Start small, maybe just enough to pay for groceries for a month or your utilities. Eventually, you will have enough in their to pay the mortgage and eventually you’ll build up enough to cover six months to one year of expenses.
How much to sock away will depend on a variety of situations. If you’re self-employed or are more prone to layoffs, you may want to save more than someone with a steady job and little chance of losing it.
Only you can decide what amount feels right to you. I have 18 months in my account, mostly because that’s what I feel most comfortable having available to me.
Step 5: Become 100% Debt Free
Horray! You’re finally debt free. Wow, I bet you never thought it would happen.
Well, the credit card companies don’t want you to stay debt free for too long, so pretty soon you’ll be seeing those zero balance credit card offerings in the mail. They’re like a ghost calling you back to spend more money, and it can be tempting.
Don’t do it!
Resist the urge at all costs to open up a new card. Continue using cash and utilizing your spending plan each month. Save for the things you want like a trip to Hawaii – don’t put it on a card and then think you’ll pay if off.

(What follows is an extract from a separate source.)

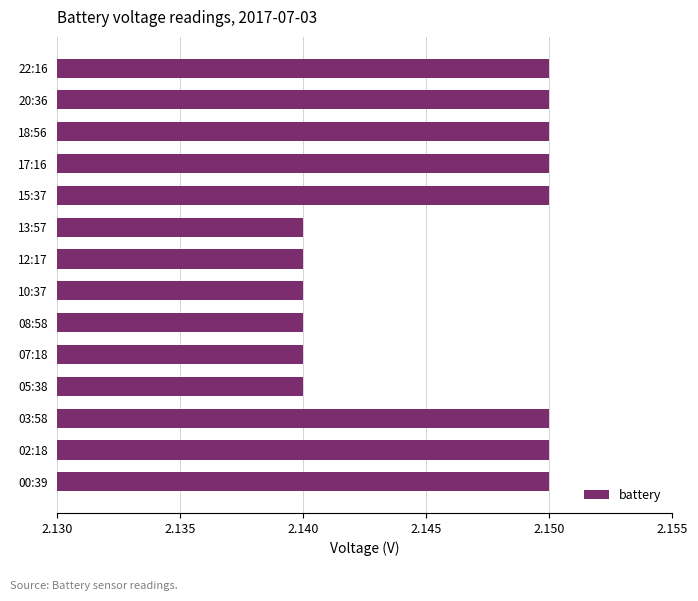

Is it true that the value at 10:37 is 0.7?

False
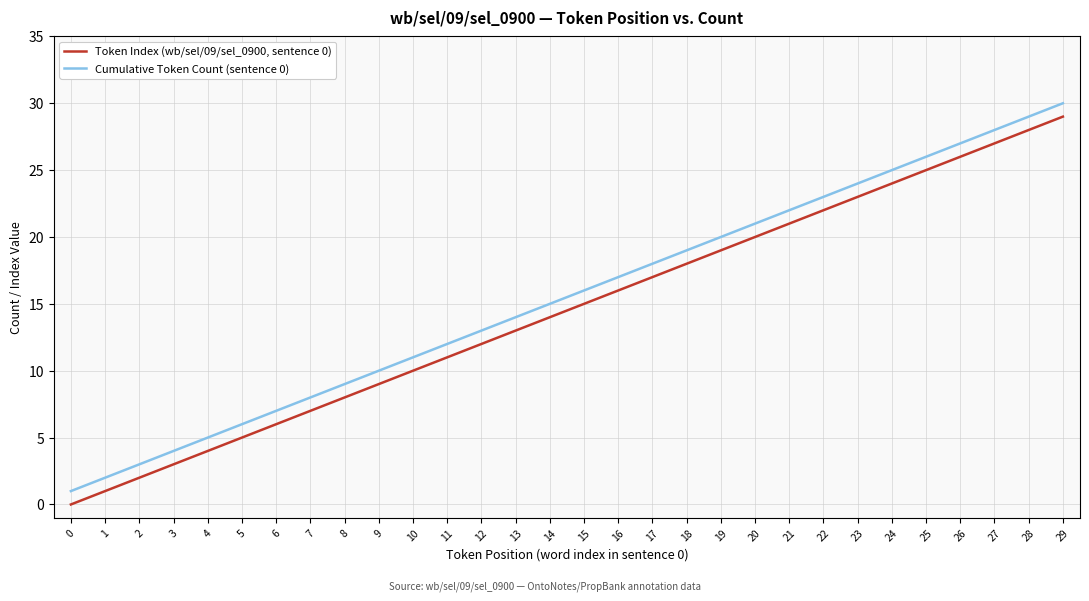

What is the spread (max minus min) of values at 1?

1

Related: How To Love Your Money: Saving Smart
Step 6: Think Long Term Saving and Investing
Self-employed individuals fall short in this category more often than people who work in jobs and have access to 401K’s and 403B retirement savings plans. No matter whether you are self-employed or working, everyone should be saving for retirement. It’s important.
Once your emergency fund and debt are eliminated and your safety net is firmly in place, you can start building up long-term savings and investment strategies so you’ll be secure in your retirement.
In 1833, the US abolished debtors prison. That’s right, up until that time people were sent to prison for failing to pay their debts. With the exception of not paying child support and failing to pay your taxes, you can no longer be sent to prison for failing to pay a debt.
Nonetheless, debt can often serve and an emotional and psychological prison for many people.
Getting out of debt and moving towards financial freedom is the way out – the only way out. You will experience comfort and peace of mind knowing your future is protected, and you’re free from your past.